I was surprised to see how many celebrities have MySpace pages, but then, in light of all the copycatting, how can anyone be sure that the apparent celebrity behind any particular page is really who they purport to be? I saw what appears to be Jessica Simpson's site, and Ashlee's as well, and they seem to be on the up and up. There are many members claiming to be Jessica Simpson, but something about this one page in particular had me convinced that it might really be hers. But "Jessica" has Britney Spears listed as a friend, and I have some doubts, after looking at "Britney's" page, that the actual Britney Spears has anything to do with that site. She actually says, for example, that her birth name is "Britney Jean Spears Federline." Um, does that mean she was born married to Kevin? That would explain the need for annulling the 55-hour marriage to her old buddy Jason Alexander rather than getting a divorce. Or is Kevin Federline Britney's brother? (A redneck joke is brewing in my brain but I don't want to let it out here and now.) And I'm sure that if I'd done more looking, more silliness would have jumped out at me.

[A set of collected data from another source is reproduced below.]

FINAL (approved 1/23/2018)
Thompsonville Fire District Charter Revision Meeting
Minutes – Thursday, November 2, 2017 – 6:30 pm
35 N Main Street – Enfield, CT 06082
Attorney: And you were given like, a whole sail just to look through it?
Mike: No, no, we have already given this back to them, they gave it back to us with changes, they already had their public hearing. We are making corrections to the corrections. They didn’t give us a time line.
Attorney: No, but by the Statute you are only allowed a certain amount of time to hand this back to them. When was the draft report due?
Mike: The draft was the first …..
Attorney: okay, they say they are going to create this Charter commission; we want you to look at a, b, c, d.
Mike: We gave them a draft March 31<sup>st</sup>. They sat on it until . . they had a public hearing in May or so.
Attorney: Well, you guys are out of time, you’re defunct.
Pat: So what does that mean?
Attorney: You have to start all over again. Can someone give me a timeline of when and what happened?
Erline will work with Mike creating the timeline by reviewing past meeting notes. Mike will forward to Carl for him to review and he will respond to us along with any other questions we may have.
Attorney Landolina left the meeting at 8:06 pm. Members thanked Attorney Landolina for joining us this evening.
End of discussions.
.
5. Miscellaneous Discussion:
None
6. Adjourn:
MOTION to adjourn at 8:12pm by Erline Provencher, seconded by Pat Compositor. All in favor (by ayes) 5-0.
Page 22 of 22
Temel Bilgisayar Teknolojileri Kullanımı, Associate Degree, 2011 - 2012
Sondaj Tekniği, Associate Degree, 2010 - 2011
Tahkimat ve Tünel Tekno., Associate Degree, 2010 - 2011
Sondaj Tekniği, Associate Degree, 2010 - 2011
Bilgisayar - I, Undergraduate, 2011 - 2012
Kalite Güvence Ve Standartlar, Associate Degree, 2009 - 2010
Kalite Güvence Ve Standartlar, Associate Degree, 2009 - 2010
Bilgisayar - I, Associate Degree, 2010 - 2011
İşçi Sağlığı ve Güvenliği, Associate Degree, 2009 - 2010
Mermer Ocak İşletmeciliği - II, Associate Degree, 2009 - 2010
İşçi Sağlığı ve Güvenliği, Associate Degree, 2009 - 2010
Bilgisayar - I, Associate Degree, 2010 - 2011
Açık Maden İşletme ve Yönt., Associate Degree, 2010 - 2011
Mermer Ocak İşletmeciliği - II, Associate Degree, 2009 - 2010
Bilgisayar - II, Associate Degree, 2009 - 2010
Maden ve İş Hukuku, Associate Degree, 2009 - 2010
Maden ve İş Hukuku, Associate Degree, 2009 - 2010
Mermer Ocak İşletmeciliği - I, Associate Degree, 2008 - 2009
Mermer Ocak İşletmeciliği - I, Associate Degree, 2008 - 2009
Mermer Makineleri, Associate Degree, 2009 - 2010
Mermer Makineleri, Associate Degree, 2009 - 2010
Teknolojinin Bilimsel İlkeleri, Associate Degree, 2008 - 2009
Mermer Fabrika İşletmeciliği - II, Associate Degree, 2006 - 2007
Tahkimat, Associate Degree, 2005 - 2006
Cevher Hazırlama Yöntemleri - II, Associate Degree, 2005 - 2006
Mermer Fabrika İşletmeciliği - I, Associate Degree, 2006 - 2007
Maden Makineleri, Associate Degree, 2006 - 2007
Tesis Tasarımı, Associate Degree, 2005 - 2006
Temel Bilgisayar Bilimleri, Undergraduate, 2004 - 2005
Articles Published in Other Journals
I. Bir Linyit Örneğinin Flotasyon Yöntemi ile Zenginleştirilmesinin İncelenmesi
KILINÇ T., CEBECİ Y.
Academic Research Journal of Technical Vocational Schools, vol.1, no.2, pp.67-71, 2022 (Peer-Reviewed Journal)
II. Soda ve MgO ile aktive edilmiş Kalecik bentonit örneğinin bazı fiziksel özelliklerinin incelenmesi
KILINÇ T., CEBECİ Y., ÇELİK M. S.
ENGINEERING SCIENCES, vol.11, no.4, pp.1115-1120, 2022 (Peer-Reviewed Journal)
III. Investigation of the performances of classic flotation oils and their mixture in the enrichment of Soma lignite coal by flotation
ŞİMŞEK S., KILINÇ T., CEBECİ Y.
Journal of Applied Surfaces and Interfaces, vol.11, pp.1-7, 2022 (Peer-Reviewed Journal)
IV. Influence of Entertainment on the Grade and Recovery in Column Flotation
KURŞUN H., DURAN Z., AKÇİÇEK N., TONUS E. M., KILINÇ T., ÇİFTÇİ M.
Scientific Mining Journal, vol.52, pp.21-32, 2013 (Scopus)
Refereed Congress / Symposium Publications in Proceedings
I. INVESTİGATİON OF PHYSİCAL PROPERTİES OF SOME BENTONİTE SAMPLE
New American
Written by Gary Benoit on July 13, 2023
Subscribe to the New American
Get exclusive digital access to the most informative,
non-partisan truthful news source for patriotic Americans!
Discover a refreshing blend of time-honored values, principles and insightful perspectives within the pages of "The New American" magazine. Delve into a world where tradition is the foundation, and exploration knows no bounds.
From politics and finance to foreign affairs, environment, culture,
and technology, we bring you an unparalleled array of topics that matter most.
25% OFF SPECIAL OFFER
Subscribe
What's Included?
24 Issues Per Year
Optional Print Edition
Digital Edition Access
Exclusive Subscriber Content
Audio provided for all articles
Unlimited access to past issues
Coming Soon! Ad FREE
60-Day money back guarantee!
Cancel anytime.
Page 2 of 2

It's interesting also that "Jessica Simpson", an internationally known celebrity, has only about 10000+ friends, while one of her friends, a "supporting-actress" type from some show on one of the newer TV networks (I should have saved her name -- her site was listed under Myspace Music, and I *think* her name was Alex M) had over 100,000 friends. Would the real Jessica Simpson, assuming she really does have a MySpace site, really be trumped so badly by a newbie? So even the seemingly genuine Jessica Simpson page may be a fake, along with the myriad of obvious fakes. I mean, come on girls, how many sites would Jessica Simspon have anyway? Would she even be bothered to start an account with such a morass of fakery?
One of these days I'll fill out the rest of my profile, and maybe even personalize the layout of the site, but who uses MySpace to look for an over-the-hill type like me anyway?